Persephone used its proprietary Decode. Design.Cure technology platform, which applies a combination of AI and next-generation genome sequencing technologies, to develop novel microbiome therapeutics and diagnostics. Lead candidates are expected to enter clinical trials in late 2020 as either monotherapy or in combination with other treatments, subject to FDA approval.
Interestingly in July 2020, ExeGi Pharma LLC announced the results of a clinical trial evaluating a microbiome drug candidate in hospitalized COVID-19 patients, which was published in Frontiers in Medicine. https://www.frontiersin.org/articles/10.3389/fmed.2020.00389/full
The researchers from the University of Rome hypothesized that a bacterial formulation could mitigate Covid-19 severity via modulation of the gut-lung axis.
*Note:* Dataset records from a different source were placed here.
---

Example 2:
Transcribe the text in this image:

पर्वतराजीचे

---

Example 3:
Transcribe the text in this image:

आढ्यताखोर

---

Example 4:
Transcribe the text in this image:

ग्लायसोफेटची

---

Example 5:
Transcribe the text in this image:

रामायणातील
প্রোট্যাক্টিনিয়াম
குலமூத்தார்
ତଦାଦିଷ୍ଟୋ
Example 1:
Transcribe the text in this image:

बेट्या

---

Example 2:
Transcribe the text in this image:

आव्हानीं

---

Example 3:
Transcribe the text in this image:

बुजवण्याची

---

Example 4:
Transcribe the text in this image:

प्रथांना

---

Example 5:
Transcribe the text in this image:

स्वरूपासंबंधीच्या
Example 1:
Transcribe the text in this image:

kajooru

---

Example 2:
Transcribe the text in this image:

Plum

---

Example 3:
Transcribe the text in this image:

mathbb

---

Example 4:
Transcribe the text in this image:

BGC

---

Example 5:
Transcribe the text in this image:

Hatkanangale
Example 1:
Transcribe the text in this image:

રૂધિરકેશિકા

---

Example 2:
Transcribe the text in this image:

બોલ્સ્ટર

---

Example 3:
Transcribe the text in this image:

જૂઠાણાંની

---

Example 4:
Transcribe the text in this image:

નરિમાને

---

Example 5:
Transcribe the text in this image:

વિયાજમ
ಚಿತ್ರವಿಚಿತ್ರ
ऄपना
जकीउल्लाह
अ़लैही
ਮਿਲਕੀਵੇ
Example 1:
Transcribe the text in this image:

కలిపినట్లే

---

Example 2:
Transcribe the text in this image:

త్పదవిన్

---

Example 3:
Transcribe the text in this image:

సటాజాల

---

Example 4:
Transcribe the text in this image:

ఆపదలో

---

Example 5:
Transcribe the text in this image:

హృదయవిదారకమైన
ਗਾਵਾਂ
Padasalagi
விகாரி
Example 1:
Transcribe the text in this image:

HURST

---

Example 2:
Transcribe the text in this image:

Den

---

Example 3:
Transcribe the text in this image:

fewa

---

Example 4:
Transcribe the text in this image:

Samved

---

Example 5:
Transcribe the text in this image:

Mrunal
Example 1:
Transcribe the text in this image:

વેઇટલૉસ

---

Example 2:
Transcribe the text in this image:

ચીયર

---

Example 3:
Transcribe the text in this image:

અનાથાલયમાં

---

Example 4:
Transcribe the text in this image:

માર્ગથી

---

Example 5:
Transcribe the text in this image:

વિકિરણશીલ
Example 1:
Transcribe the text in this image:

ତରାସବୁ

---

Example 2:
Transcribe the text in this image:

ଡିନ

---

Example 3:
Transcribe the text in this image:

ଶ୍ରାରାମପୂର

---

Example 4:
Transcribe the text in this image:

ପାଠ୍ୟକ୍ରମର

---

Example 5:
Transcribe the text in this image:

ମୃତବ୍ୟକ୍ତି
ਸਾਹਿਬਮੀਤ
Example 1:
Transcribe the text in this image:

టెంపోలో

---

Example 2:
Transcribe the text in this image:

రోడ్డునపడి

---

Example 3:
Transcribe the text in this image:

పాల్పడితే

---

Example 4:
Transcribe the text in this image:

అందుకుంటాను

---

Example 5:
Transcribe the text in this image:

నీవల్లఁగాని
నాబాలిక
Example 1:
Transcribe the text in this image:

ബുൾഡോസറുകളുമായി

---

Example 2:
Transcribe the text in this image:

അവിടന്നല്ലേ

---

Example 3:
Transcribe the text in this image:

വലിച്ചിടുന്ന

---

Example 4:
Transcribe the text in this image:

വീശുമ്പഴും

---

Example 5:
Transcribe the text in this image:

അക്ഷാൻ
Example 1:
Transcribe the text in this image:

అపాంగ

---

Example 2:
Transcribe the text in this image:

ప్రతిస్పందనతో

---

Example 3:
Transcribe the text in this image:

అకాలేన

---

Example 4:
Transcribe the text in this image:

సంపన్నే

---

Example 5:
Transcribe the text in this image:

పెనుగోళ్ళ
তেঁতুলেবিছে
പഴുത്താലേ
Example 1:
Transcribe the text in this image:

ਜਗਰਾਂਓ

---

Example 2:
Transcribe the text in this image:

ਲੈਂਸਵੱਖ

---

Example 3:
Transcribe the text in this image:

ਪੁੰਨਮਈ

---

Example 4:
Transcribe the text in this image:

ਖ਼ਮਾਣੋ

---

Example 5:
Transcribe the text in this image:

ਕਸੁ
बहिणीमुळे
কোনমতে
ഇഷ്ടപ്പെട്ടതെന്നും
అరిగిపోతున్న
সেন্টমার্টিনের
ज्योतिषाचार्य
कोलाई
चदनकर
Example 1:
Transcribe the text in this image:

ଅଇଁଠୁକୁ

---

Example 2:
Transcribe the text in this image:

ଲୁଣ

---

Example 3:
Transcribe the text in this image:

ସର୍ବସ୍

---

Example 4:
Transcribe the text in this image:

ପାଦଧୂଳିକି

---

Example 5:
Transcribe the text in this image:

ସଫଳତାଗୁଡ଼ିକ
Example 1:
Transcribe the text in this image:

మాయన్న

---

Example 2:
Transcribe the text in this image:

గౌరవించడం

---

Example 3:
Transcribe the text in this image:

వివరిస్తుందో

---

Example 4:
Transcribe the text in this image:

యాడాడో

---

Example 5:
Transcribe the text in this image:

This study enrolled 70 Covid-19 patients who had a fever, showed greater than 50% lung involvement on computed tomography (CT) scans and required non-invasive oxygen therapy. In the first study group, 42 patients received standard treatment of hydroxychloroquine, antibiotics, and tocilizumab. In the second study group, 28 patients received standard treatment, plus a high-dose, eight-strain bacteriotherapy.
Importantly of the patients in the bacteriotherapy group, all experienced elimination of diarrhoea within seven days, compared to less than half of the patients in the first study group.
The bacteriotherapy group also showed significant improvements in other COVID-19 symptoms, including fever, shortness of breath, physical weakness, and myalgia. Additionally, two patients not treated with bacteriotherapy were transferred to the intensive care unit (ICU) for mechanical ventilation.
Another four patients in the control group died as a result of Covid-19, although this was not statistically significant. No adverse events were recorded in the bacteriotherapy group.
In summary data from the research studies from China and Italy highlight the potential of using the gut microbiota as both a diagnostic marker for COVID-19 and as a therapeutic target by altering its composition to decrease inflammation and thus reduce disease severity.
Still more research is needed to fully understand the role of the gut-lung axis in COVID-19 in order to validate these study results.